● **Your goal**
Only one portion of the data is to be written out: from the line bearing "right eye: (381, 680)" through the line bearing "left wrist: (74, 111)". Write it exactly as it appears.

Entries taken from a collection
[Start of Attachment]

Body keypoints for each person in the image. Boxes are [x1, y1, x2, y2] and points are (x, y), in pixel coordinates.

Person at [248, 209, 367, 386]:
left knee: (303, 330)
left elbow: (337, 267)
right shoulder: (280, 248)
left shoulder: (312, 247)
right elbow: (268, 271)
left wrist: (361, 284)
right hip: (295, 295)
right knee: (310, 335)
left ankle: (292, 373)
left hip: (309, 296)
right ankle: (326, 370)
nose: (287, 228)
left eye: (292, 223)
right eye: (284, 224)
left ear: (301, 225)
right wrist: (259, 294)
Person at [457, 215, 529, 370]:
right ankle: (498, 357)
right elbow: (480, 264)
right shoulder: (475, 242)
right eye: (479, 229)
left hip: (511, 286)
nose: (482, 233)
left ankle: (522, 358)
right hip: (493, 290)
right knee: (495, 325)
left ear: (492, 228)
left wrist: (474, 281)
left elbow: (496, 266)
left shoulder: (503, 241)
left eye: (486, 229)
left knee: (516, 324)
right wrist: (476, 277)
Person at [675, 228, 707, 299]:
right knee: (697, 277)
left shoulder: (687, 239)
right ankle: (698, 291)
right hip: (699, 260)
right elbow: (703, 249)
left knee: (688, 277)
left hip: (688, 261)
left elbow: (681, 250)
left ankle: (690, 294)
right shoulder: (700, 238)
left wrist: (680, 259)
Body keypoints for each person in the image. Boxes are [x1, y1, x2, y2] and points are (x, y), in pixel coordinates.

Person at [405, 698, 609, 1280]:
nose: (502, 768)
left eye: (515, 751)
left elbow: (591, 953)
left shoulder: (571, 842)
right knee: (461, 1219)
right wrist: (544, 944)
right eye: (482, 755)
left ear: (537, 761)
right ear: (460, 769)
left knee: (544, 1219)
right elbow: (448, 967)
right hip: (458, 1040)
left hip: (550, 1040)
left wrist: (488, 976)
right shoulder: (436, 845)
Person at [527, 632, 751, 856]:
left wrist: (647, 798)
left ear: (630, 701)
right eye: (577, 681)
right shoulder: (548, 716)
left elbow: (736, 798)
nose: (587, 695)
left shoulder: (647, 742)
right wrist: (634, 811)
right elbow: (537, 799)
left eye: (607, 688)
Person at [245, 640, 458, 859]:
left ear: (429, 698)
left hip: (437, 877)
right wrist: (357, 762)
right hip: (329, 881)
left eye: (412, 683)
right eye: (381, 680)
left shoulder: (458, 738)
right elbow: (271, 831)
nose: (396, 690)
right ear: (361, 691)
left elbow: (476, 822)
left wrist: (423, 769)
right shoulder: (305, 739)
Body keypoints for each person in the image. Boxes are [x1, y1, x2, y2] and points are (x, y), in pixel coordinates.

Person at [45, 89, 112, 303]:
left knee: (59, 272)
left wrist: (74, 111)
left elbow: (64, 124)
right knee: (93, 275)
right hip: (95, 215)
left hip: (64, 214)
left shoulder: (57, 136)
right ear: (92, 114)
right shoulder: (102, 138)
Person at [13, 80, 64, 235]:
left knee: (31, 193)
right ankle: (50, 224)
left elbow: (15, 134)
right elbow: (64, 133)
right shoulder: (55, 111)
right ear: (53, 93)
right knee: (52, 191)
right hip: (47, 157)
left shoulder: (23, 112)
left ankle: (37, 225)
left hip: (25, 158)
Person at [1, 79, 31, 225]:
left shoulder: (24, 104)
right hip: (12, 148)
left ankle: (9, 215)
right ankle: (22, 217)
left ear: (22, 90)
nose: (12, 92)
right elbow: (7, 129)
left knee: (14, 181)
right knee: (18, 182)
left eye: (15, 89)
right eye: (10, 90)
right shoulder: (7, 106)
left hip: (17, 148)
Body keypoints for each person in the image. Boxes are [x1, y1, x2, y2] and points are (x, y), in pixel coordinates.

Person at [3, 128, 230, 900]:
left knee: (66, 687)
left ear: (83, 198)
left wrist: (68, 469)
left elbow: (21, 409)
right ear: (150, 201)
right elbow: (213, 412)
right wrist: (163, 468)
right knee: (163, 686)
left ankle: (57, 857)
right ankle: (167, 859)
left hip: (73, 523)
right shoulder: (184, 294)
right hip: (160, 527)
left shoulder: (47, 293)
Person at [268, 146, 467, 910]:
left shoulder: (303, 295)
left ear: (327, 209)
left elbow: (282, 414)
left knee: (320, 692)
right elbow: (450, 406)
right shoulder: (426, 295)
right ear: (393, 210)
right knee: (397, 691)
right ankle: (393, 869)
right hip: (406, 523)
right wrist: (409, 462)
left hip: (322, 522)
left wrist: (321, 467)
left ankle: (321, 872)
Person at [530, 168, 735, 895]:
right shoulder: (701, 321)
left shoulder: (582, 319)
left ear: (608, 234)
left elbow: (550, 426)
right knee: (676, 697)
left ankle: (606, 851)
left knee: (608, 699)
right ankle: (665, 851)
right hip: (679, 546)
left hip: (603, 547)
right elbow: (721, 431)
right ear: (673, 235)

[End of Attachment]
[Start of Attachment]

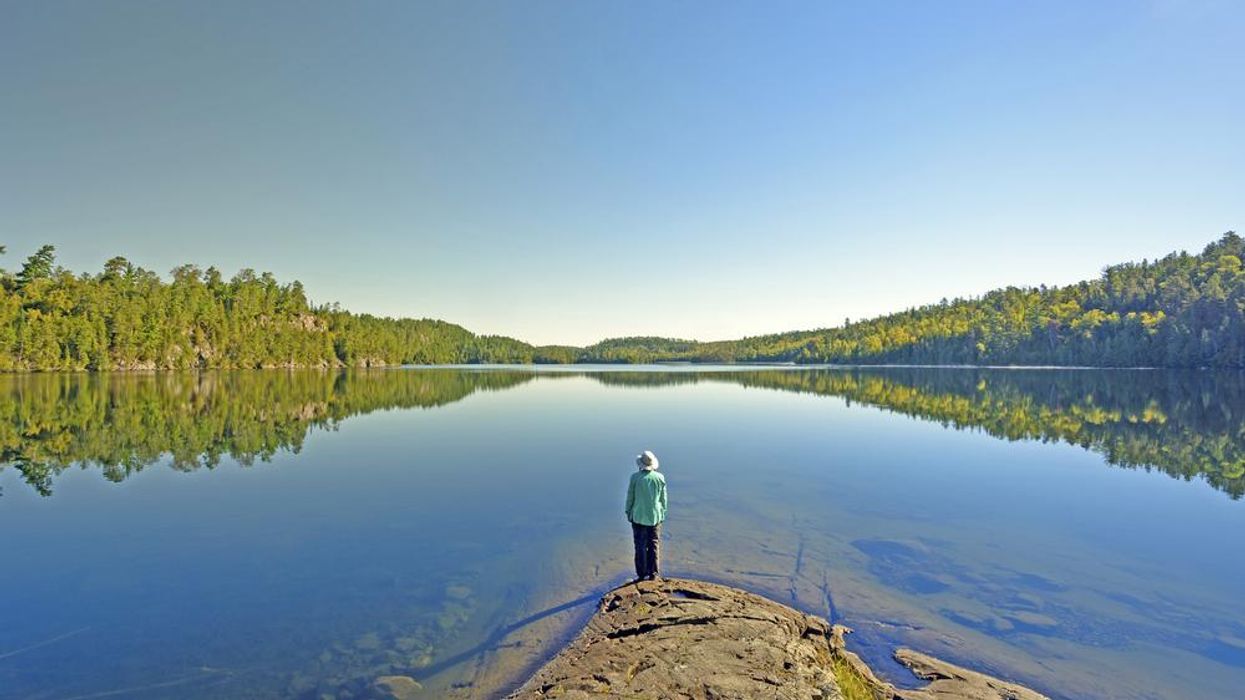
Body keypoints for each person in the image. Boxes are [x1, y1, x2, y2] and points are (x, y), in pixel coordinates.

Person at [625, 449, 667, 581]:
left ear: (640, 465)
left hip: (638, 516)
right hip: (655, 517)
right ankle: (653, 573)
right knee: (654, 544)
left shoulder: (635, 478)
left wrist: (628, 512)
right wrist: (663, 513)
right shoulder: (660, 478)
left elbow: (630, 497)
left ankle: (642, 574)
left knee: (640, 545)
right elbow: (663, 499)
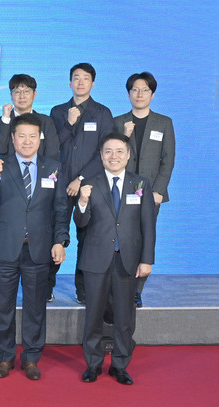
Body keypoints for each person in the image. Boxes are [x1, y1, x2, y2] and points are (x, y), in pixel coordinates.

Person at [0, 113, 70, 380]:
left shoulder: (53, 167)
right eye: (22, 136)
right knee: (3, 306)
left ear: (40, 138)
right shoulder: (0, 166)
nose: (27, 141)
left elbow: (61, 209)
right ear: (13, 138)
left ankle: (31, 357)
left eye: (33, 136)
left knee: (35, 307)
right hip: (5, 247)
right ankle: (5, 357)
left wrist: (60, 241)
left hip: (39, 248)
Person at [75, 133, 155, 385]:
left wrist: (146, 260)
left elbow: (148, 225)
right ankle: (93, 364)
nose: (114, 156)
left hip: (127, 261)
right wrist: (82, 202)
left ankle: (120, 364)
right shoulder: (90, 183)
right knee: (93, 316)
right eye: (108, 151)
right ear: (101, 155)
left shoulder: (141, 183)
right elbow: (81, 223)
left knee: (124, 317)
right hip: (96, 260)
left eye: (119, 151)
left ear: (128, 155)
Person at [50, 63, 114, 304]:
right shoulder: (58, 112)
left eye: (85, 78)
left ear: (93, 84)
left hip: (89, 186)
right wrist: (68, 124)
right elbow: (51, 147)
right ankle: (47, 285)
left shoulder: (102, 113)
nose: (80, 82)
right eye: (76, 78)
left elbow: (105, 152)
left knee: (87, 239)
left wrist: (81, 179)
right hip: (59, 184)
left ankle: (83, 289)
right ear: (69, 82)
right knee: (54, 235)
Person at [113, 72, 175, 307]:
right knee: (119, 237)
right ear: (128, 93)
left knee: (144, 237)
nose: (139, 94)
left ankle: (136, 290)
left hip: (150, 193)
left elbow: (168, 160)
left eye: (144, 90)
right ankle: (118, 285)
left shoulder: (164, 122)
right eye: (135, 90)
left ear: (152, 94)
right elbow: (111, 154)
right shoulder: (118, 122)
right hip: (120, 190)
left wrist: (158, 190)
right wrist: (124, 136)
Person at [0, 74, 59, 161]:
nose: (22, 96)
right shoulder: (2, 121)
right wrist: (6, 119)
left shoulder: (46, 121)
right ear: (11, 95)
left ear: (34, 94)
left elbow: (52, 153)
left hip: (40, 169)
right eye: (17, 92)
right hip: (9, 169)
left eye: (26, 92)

[End of Attachment]

● **Result of this exercise**
right eye: (381, 680)
left shoulder: (458, 738)
right elbow: (271, 831)
nose: (396, 690)
right ear: (361, 691)
left elbow: (476, 822)
left wrist: (423, 769)
right shoulder: (305, 739)
Body keypoints for each person in the image. Boxes are [x1, y1, x2, y2] and points are (x, y), in pixel coordinates.

Person at [45, 89, 112, 303]:
left knee: (59, 272)
left wrist: (74, 111)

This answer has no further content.